# Exercise
Somewhere below, one line contains "0: (303, 284, 19.68)" and a later line contains "16: (226, 270, 21.19)". Output those two lines and everything between them exactly, and nothing else.

(Data supplied begins)

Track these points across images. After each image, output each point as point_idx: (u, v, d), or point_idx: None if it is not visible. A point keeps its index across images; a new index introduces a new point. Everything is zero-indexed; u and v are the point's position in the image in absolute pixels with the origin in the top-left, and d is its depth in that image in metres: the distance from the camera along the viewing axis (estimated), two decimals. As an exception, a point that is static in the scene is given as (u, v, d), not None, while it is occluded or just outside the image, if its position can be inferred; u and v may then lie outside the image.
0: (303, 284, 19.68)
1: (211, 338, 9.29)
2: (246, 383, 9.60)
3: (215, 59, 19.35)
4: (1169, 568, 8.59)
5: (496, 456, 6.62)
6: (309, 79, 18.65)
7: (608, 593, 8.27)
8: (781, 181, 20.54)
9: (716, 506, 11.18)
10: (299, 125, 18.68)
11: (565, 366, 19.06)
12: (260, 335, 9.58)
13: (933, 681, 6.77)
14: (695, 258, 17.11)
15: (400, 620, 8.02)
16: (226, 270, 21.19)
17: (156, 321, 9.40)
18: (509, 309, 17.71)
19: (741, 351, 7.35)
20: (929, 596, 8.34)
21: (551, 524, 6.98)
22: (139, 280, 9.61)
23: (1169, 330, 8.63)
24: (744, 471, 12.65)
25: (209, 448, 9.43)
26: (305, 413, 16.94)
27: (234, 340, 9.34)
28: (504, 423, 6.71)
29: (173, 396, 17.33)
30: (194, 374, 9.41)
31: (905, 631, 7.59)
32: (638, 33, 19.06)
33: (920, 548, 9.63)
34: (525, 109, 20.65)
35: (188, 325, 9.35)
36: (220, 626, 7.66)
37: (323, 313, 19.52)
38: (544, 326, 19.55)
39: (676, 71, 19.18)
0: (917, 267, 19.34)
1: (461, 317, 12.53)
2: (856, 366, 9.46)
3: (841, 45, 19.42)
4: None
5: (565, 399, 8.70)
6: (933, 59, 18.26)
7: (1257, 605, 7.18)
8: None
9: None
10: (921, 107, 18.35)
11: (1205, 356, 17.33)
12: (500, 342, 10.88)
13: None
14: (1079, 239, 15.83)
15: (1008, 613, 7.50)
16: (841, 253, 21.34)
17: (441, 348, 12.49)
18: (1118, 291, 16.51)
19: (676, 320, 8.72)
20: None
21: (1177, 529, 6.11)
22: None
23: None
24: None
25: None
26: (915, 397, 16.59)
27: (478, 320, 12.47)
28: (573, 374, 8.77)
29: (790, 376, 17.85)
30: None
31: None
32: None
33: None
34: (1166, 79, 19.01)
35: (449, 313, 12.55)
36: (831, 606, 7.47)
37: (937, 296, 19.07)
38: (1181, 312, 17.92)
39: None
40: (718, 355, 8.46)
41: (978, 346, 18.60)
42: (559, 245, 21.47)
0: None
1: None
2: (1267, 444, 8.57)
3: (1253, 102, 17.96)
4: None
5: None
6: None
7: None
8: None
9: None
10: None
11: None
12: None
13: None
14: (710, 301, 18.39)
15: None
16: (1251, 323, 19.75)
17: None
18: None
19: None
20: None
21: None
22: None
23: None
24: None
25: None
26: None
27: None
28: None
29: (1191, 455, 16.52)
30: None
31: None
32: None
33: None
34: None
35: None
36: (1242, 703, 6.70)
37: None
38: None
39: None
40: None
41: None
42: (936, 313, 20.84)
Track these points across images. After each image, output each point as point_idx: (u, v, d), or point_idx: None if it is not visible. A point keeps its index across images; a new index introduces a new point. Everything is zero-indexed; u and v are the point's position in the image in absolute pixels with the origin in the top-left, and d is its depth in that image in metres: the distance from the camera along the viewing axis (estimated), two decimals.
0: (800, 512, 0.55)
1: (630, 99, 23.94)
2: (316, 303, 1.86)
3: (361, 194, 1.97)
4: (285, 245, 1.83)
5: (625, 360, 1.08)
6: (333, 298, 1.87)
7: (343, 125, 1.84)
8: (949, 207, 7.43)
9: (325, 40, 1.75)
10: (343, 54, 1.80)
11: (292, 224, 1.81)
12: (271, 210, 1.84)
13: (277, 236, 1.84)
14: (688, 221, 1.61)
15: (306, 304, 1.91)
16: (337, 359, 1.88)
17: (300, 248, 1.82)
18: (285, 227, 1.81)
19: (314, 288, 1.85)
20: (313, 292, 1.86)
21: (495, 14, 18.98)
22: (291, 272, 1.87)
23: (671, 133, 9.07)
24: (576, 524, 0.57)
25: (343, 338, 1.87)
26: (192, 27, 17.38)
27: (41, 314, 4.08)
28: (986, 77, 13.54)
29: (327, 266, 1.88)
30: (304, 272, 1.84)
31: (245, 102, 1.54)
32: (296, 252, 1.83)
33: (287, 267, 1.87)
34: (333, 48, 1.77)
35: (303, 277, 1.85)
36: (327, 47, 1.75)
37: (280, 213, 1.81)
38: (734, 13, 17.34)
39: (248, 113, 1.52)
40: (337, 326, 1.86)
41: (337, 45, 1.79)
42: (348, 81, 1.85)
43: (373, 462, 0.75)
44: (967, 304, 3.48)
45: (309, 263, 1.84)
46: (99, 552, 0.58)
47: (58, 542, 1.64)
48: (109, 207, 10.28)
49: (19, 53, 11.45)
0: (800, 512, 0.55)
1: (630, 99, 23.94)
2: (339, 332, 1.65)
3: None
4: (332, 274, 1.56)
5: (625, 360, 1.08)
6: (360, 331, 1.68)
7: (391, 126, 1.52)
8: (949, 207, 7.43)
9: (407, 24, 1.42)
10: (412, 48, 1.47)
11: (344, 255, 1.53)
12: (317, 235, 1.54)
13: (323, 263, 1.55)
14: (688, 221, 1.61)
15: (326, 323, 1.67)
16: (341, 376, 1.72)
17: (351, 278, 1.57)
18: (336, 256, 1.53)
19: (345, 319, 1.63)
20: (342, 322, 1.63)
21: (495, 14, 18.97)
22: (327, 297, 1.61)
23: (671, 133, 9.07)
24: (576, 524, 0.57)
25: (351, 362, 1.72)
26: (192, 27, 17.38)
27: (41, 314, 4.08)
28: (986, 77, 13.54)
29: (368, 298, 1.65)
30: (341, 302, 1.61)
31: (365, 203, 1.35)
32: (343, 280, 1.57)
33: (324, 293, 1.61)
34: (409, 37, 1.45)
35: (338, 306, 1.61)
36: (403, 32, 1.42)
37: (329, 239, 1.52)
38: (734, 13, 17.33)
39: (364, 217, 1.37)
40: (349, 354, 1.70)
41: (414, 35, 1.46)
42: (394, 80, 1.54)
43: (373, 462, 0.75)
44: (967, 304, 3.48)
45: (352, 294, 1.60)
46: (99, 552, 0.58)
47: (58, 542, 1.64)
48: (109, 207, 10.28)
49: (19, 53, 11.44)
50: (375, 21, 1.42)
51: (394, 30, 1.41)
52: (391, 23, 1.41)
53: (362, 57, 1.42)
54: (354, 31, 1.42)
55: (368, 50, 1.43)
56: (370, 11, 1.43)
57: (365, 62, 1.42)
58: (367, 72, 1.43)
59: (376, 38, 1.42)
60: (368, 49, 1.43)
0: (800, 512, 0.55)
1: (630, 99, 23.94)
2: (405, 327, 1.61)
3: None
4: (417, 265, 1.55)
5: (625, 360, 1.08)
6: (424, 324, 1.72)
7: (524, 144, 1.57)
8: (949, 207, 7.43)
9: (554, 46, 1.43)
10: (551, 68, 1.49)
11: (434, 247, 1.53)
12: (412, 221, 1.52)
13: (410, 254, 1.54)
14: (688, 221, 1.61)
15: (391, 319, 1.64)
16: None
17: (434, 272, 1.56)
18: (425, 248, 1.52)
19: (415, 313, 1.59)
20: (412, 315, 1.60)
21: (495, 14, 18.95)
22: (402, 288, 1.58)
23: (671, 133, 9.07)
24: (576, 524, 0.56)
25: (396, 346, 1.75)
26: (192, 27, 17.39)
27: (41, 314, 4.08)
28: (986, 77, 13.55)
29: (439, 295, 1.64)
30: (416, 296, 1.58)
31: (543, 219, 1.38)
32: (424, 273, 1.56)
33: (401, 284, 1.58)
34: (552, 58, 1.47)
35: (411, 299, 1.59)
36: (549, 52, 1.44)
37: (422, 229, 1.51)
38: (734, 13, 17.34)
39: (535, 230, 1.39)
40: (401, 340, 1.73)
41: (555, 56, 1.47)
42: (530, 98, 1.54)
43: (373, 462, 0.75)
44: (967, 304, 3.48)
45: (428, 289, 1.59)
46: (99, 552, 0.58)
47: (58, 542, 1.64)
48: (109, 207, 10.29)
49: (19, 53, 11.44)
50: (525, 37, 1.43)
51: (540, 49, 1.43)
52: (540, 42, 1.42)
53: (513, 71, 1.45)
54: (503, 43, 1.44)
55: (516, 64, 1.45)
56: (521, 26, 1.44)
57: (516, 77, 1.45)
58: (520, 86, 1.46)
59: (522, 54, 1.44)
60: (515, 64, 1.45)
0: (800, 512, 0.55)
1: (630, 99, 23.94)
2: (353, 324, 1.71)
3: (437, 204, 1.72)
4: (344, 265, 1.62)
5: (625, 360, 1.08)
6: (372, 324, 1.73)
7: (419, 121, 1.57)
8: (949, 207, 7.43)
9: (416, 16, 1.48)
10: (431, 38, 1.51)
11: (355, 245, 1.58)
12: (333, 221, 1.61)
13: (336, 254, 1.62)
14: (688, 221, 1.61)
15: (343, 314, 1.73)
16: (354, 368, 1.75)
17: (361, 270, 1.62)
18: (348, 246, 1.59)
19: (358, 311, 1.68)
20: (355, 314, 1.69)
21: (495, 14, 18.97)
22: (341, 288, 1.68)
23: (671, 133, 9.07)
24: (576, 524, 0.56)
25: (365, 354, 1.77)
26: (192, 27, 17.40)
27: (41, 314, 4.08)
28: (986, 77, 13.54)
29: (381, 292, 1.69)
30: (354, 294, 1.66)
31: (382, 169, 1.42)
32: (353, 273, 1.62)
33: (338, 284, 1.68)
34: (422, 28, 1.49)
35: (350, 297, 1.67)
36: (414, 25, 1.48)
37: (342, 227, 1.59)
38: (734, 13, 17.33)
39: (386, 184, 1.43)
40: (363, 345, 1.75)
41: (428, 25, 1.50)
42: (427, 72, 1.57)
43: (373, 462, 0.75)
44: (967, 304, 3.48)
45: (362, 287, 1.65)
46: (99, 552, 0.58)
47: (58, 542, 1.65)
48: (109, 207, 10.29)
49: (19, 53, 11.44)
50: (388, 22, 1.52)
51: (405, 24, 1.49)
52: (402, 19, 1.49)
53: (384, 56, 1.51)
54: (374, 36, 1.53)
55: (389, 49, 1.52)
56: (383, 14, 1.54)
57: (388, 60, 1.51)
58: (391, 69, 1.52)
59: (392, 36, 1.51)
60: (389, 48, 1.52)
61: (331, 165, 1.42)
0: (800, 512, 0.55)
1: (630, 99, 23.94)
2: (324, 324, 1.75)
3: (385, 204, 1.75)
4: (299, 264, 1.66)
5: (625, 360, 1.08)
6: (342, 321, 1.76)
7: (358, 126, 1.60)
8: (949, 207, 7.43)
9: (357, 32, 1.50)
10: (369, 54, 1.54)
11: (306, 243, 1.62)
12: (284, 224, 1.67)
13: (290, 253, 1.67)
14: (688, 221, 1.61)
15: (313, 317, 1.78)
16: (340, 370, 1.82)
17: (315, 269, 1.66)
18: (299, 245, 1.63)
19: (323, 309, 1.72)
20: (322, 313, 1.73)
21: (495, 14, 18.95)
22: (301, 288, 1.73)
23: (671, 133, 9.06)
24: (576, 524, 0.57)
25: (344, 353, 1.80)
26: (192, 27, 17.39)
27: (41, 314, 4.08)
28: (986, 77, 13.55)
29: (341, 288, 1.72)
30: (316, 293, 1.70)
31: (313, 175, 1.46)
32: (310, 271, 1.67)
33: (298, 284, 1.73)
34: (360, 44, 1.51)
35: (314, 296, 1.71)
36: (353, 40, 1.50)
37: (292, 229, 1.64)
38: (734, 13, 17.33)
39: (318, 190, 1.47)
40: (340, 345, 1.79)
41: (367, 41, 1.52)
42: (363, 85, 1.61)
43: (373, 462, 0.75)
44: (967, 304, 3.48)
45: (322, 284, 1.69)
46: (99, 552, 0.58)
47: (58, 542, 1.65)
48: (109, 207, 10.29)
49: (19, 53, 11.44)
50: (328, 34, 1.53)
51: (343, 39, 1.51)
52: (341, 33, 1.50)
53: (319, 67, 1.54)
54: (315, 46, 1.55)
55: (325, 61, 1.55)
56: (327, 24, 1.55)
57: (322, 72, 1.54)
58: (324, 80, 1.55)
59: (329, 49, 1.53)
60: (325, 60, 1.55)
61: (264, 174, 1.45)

(Data supplied ends)

# Finished exercise
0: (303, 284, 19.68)
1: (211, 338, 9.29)
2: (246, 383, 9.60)
3: (215, 59, 19.35)
4: (1169, 568, 8.59)
5: (496, 456, 6.62)
6: (309, 79, 18.65)
7: (608, 593, 8.27)
8: (781, 181, 20.54)
9: (716, 506, 11.18)
10: (299, 125, 18.68)
11: (565, 366, 19.06)
12: (260, 335, 9.58)
13: (933, 681, 6.77)
14: (695, 258, 17.11)
15: (400, 620, 8.02)
16: (226, 270, 21.19)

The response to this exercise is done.